The maps being much smaller are great for the shorter play sessions. The developers however designed the maps to have a ton of bottlenecks to restrict your team. I get if some do it, but a vast majority of them has these tight squeezes. You have to arrange your team in a line time and time again. Also, some enemies won’t move unless you get within their area of attack. Stalling them into those bottlenecks for your own advantage is a crapshoot.

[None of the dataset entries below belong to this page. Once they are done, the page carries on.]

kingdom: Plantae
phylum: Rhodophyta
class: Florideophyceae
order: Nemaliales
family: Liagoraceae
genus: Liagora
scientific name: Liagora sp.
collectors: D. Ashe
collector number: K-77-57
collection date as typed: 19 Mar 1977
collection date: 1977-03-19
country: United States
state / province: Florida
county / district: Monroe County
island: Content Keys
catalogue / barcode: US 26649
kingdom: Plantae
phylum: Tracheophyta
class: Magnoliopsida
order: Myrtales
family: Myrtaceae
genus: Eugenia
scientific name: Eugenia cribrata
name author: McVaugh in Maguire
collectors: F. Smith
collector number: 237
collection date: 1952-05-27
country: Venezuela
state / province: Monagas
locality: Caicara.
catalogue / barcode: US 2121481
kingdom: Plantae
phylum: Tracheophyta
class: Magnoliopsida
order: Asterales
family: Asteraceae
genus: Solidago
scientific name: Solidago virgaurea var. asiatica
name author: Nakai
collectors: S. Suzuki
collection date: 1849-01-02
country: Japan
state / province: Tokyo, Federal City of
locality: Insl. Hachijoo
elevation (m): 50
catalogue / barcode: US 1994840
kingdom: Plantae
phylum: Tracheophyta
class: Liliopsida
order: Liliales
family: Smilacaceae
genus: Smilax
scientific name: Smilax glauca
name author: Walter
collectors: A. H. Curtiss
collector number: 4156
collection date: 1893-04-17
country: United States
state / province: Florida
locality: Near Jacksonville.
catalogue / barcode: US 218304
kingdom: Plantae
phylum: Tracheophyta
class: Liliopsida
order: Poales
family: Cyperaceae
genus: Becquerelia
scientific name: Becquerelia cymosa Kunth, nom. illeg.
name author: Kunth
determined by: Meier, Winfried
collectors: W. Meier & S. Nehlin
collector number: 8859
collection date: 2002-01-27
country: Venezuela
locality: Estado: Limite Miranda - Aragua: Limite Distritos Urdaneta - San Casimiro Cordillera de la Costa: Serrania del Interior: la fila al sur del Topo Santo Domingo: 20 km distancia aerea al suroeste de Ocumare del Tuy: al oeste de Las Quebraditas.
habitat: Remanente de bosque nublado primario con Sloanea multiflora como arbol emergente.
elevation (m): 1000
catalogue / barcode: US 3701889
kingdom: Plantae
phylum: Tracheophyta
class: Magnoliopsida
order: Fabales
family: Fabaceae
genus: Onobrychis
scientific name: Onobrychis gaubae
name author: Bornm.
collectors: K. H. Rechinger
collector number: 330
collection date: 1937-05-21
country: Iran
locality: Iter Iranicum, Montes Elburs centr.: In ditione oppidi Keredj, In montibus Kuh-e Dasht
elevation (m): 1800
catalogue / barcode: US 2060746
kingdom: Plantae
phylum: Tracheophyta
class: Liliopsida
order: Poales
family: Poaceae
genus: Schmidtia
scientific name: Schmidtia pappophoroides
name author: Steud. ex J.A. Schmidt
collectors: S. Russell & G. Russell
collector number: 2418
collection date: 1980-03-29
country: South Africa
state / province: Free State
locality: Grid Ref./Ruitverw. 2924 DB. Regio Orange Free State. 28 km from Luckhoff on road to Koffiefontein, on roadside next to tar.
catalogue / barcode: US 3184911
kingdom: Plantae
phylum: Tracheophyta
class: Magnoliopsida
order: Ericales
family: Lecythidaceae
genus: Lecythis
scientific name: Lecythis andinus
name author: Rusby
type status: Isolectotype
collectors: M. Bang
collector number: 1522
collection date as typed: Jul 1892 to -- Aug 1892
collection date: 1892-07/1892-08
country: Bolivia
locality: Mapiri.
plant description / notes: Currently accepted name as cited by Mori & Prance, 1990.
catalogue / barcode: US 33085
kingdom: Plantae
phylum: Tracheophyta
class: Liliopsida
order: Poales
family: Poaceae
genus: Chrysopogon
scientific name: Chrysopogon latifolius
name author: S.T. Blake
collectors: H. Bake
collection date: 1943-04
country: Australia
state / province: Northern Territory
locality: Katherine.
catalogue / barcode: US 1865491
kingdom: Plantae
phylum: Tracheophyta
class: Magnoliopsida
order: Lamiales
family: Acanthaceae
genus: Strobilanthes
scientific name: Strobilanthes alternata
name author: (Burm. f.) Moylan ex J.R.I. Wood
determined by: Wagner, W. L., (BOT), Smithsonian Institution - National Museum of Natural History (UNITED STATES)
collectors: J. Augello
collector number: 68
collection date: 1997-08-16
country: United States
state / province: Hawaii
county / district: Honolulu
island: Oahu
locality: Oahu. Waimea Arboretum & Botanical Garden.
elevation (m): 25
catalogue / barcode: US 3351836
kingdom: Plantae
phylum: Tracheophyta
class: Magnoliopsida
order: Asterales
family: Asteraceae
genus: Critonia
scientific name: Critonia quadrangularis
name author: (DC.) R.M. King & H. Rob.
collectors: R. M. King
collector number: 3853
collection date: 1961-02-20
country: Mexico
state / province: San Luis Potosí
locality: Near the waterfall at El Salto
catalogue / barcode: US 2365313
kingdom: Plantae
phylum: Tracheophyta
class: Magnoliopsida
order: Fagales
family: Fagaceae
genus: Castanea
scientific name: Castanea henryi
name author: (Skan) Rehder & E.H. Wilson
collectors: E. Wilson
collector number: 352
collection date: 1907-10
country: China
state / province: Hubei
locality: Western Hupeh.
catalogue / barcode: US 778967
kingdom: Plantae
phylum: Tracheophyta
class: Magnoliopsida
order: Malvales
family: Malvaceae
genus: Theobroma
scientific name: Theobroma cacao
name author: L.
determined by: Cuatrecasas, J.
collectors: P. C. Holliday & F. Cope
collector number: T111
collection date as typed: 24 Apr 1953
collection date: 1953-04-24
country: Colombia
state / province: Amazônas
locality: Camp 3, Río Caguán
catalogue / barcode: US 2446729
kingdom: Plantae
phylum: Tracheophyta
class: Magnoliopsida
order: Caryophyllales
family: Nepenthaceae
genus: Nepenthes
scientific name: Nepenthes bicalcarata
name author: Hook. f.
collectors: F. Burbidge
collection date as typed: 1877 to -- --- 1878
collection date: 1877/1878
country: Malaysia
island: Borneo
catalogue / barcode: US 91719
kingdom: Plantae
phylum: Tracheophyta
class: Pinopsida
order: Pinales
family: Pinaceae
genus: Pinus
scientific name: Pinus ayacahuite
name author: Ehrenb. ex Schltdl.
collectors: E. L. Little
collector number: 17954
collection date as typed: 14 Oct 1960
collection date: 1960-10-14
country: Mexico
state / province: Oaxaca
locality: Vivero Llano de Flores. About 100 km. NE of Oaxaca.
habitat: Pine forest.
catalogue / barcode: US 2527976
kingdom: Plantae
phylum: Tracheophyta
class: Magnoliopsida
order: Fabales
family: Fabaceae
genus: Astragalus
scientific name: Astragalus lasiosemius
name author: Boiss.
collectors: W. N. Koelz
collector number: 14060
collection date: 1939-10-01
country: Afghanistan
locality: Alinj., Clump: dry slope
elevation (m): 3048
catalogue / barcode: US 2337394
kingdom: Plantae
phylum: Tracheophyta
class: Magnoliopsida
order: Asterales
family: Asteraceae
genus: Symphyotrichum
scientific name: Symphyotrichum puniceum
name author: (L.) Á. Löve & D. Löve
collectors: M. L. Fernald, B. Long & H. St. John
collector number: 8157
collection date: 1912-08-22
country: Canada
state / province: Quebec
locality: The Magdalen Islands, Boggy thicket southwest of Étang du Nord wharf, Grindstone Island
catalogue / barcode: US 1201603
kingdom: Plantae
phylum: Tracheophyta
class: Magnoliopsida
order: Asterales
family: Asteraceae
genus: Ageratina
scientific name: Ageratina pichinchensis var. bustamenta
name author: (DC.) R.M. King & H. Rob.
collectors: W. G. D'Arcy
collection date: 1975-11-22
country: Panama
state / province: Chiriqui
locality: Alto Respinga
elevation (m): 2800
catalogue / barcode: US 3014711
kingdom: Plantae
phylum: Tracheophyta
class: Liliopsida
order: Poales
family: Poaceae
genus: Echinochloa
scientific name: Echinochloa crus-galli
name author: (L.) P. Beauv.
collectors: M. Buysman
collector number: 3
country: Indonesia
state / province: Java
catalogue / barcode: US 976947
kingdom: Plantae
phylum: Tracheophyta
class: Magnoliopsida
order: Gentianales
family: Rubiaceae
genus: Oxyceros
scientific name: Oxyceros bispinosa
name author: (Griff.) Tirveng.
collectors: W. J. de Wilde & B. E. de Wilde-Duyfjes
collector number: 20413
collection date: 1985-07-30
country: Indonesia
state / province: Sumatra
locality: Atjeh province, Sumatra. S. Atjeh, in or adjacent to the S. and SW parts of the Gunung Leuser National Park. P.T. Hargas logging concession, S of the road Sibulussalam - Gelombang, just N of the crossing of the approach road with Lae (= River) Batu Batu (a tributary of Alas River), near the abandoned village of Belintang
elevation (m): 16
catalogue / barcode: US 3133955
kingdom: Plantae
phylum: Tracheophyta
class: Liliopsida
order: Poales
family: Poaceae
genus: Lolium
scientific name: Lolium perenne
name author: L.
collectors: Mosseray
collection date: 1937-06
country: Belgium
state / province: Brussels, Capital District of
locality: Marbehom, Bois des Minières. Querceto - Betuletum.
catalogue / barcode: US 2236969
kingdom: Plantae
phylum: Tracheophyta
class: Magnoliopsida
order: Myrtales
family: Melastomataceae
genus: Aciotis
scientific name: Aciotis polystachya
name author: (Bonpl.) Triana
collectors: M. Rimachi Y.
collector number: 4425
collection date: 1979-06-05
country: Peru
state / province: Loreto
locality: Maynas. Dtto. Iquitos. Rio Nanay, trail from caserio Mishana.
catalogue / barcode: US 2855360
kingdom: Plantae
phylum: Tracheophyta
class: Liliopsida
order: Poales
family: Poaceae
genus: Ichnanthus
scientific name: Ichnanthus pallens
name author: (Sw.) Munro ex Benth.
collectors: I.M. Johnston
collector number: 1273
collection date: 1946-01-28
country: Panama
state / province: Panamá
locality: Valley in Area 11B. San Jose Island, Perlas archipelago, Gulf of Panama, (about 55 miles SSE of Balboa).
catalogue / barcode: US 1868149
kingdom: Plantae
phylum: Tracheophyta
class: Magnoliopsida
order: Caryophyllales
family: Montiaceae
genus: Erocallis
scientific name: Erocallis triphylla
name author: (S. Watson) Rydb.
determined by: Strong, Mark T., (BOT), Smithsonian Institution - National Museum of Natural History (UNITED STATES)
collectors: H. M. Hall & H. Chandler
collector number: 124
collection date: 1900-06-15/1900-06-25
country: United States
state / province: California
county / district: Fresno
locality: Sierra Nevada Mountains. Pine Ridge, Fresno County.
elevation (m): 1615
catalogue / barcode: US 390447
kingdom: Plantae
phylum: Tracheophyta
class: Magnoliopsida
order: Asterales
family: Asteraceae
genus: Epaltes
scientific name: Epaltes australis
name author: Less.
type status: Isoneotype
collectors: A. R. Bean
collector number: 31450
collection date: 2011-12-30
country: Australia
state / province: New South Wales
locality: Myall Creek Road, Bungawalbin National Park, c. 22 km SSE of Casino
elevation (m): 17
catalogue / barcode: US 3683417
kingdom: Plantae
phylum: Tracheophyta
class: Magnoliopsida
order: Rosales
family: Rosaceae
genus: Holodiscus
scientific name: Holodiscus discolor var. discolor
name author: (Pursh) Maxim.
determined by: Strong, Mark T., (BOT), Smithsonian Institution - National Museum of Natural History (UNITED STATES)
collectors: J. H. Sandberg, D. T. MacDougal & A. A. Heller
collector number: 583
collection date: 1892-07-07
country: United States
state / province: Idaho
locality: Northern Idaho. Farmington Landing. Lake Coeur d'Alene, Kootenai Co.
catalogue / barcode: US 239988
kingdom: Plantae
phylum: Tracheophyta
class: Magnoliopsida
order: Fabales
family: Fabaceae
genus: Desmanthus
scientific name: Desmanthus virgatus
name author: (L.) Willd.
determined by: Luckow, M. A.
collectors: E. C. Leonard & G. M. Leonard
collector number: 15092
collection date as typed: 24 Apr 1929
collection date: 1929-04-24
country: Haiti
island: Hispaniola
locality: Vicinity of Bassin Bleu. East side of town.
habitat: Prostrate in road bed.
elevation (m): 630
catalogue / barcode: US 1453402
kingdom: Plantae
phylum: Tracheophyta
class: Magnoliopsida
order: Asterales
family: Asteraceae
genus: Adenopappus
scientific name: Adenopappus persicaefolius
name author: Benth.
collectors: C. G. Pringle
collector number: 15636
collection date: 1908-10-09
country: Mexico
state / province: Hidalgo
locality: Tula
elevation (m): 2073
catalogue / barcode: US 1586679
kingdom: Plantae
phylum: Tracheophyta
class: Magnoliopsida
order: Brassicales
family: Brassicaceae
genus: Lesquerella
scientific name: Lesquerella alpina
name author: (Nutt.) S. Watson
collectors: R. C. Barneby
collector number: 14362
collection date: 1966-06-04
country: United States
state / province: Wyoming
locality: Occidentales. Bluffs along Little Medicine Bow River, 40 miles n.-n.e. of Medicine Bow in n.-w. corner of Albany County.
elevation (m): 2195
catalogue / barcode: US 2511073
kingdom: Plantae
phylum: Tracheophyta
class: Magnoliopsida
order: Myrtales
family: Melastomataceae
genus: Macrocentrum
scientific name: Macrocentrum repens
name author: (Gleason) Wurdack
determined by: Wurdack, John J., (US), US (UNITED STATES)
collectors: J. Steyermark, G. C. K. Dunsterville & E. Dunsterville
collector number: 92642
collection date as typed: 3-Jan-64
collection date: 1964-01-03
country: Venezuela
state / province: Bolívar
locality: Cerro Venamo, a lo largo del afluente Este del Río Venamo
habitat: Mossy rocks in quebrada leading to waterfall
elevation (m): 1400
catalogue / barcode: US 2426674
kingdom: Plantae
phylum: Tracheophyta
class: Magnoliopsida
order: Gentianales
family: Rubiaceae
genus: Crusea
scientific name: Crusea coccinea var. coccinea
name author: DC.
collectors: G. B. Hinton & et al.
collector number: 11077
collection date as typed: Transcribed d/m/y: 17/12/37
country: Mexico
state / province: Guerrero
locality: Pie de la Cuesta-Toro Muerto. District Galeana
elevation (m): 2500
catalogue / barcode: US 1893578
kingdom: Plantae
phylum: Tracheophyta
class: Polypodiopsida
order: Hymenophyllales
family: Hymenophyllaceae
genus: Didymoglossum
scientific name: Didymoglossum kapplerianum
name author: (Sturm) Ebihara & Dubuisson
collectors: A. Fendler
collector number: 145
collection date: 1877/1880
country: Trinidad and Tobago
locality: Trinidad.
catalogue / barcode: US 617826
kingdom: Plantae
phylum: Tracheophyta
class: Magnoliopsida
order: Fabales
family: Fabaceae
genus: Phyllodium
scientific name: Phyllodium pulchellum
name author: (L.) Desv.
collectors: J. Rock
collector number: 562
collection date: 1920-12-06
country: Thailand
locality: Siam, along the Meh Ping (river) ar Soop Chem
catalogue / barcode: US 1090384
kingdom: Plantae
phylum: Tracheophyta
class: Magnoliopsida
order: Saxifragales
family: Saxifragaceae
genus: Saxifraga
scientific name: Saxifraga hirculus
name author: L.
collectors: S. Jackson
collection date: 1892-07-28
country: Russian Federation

There’s kinda of a story going on in
Fire Emblem Heroes. You're a commander for these two royal siblings of Zenith. You need to summon heroes from other
Fire Emblem worlds in order to snap the ones out of brainwashing from this dull magical girl named Veronica. There are story-based prologues to do, but they aren’t available yet as of this writing. Other than the story, you can fight random players’ teams online to up a ranking. There's also grinding in the training area or of the daily/weekly/monthly special battles. Honestly once you do the story at all difficulties, you’re only grinding, summoning and doing the chores within the game. Hopefully they add stuff soon to not bore the core audience, who’s probably filling their tactics itch before
Fire Emblem Echoes launches in May.
Fire Emblem Heroes does the job it was created to do. It’s a fun little strategy RPG in itself, it’s captivating when summoning characters. The game really makes me wish I had
Fire Emblem Echoes here now. It also adds something unique to the crowded mobile gacha market. Fans of the genre however may feel it’s lighter than others due to it being a younger game. Like any other mobile game, this is a review based on the version that launched day one. The game should evolve throughout it's life, so while it’s a bit light on content, that is hopefully changing. Hopefully
Heroes inspires players who have never played
Fire Emblem to try out the main installments, because it makes a good introduction.
Pros
- Fun adaptation on mobile
- Production value is higher than most in this genre, and feels very Fire Emblem-like
- Gacha mechanics help players who are not cracking good characters
- Addicting to play at first, and it allows you to have fun too
- Getting orbs at first is easy
Cons
- No crit/miss in battles
- Can't turn off tap controls for click/drag players, causing accidental moves
- Story is weak
- Stamina bar is too low later in game
- Takes too much to level characters, might as well wait to get better versions instead
- Though slightly cheaper than competitors, microtransactions don't feel cheap ($13 for 5 summons?)